Exercise: The exercise calls for every entry that follows to be repeated exactly.

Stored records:
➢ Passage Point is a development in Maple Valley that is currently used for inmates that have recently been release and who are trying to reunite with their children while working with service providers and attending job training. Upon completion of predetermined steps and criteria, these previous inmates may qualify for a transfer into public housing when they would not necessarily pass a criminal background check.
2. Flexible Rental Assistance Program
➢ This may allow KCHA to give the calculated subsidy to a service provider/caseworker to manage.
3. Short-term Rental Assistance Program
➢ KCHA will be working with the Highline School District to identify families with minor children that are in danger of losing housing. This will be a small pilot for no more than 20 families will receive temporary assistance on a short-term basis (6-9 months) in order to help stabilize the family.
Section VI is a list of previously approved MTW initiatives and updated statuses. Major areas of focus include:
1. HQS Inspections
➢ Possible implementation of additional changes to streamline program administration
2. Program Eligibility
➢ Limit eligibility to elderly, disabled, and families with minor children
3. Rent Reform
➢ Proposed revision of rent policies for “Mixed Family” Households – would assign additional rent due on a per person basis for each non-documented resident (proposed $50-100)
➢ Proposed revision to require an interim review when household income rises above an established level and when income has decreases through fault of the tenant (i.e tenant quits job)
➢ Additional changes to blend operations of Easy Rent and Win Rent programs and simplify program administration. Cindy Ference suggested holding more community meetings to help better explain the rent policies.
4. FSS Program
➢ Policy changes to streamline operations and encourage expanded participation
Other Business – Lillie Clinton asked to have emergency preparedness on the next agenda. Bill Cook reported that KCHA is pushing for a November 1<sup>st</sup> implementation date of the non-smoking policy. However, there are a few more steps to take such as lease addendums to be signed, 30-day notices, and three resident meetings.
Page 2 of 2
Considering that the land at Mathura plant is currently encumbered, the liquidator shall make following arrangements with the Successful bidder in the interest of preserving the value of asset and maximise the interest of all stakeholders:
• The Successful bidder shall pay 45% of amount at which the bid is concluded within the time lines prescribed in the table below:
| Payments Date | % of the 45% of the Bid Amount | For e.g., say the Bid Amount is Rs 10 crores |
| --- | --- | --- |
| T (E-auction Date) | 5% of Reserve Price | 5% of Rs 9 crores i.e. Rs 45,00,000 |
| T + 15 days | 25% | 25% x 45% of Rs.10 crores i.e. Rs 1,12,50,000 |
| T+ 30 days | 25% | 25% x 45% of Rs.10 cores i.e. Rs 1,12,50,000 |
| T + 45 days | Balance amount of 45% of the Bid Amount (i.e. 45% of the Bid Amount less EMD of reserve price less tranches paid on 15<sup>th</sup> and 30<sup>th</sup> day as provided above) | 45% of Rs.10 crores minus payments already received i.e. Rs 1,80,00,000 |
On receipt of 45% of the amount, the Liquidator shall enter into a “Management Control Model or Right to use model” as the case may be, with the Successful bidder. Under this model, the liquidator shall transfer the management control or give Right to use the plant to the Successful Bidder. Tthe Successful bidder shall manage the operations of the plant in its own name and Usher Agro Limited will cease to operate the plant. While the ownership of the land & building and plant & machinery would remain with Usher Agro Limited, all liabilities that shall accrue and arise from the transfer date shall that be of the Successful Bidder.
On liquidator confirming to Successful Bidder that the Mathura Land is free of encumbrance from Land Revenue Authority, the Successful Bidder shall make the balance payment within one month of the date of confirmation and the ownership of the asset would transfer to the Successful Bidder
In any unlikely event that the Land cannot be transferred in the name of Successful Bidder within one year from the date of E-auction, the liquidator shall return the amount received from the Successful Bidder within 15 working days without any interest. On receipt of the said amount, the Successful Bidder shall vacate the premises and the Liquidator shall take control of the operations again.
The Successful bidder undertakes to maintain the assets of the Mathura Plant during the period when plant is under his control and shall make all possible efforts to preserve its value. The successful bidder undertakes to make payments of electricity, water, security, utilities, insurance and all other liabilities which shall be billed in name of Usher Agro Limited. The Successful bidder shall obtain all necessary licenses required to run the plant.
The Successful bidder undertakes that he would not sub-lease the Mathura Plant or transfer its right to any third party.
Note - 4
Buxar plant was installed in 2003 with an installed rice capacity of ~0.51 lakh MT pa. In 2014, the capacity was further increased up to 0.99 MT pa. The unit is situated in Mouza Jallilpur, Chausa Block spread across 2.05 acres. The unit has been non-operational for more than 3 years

Worked solution:
➢ Passage Point is a development in Maple Valley that is currently used for inmates that have recently been release and who are trying to reunite with their children while working with service providers and attending job training. Upon completion of predetermined steps and criteria, these previous inmates may qualify for a transfer into public housing when they would not necessarily pass a criminal background check.
2. Flexible Rental Assistance Program
➢ This may allow KCHA to give the calculated subsidy to a service provider/caseworker to manage.
3. Short-term Rental Assistance Program
➢ KCHA will be working with the Highline School District to identify families with minor children that are in danger of losing housing. This will be a small pilot for no more than 20 families will receive temporary assistance on a short-term basis (6-9 months) in order to help stabilize the family.
Section VI is a list of previously approved MTW initiatives and updated statuses. Major areas of focus include:
1. HQS Inspections
➢ Possible implementation of additional changes to streamline program administration
2. Program Eligibility
➢ Limit eligibility to elderly, disabled, and families with minor children
3. Rent Reform
➢ Proposed revision of rent policies for “Mixed Family” Households – would assign additional rent due on a per person basis for each non-documented resident (proposed $50-100)
➢ Proposed revision to require an interim review when household income rises above an established level and when income has decreases through fault of the tenant (i.e tenant quits job)
➢ Additional changes to blend operations of Easy Rent and Win Rent programs and simplify program administration. Cindy Ference suggested holding more community meetings to help better explain the rent policies.
4. FSS Program
➢ Policy changes to streamline operations and encourage expanded participation
Other Business – Lillie Clinton asked to have emergency preparedness on the next agenda. Bill Cook reported that KCHA is pushing for a November 1<sup>st</sup> implementation date of the non-smoking policy. However, there are a few more steps to take such as lease addendums to be signed, 30-day notices, and three resident meetings.
Page 2 of 2
Considering that the land at Mathura plant is currently encumbered, the liquidator shall make following arrangements with the Successful bidder in the interest of preserving the value of asset and maximise the interest of all stakeholders:
• The Successful bidder shall pay 45% of amount at which the bid is concluded within the time lines prescribed in the table below:
| Payments Date | % of the 45% of the Bid Amount | For e.g., say the Bid Amount is Rs 10 crores |
| --- | --- | --- |
| T (E-auction Date) | 5% of Reserve Price | 5% of Rs 9 crores i.e. Rs 45,00,000 |
| T + 15 days | 25% | 25% x 45% of Rs.10 crores i.e. Rs 1,12,50,000 |
| T+ 30 days | 25% | 25% x 45% of Rs.10 cores i.e. Rs 1,12,50,000 |
| T + 45 days | Balance amount of 45% of the Bid Amount (i.e. 45% of the Bid Amount less EMD of reserve price less tranches paid on 15<sup>th</sup> and 30<sup>th</sup> day as provided above) | 45% of Rs.10 crores minus payments already received i.e. Rs 1,80,00,000 |
On receipt of 45% of the amount, the Liquidator shall enter into a “Management Control Model or Right to use model” as the case may be, with the Successful bidder. Under this model, the liquidator shall transfer the management control or give Right to use the plant to the Successful Bidder. Tthe Successful bidder shall manage the operations of the plant in its own name and Usher Agro Limited will cease to operate the plant. While the ownership of the land & building and plant & machinery would remain with Usher Agro Limited, all liabilities that shall accrue and arise from the transfer date shall that be of the Successful Bidder.
On liquidator confirming to Successful Bidder that the Mathura Land is free of encumbrance from Land Revenue Authority, the Successful Bidder shall make the balance payment within one month of the date of confirmation and the ownership of the asset would transfer to the Successful Bidder
In any unlikely event that the Land cannot be transferred in the name of Successful Bidder within one year from the date of E-auction, the liquidator shall return the amount received from the Successful Bidder within 15 working days without any interest. On receipt of the said amount, the Successful Bidder shall vacate the premises and the Liquidator shall take control of the operations again.
The Successful bidder undertakes to maintain the assets of the Mathura Plant during the period when plant is under his control and shall make all possible efforts to preserve its value. The successful bidder undertakes to make payments of electricity, water, security, utilities, insurance and all other liabilities which shall be billed in name of Usher Agro Limited. The Successful bidder shall obtain all necessary licenses required to run the plant.
The Successful bidder undertakes that he would not sub-lease the Mathura Plant or transfer its right to any third party.
Note - 4
Buxar plant was installed in 2003 with an installed rice capacity of ~0.51 lakh MT pa. In 2014, the capacity was further increased up to 0.99 MT pa. The unit is situated in Mouza Jallilpur, Chausa Block spread across 2.05 acres. The unit has been non-operational for more than 3 years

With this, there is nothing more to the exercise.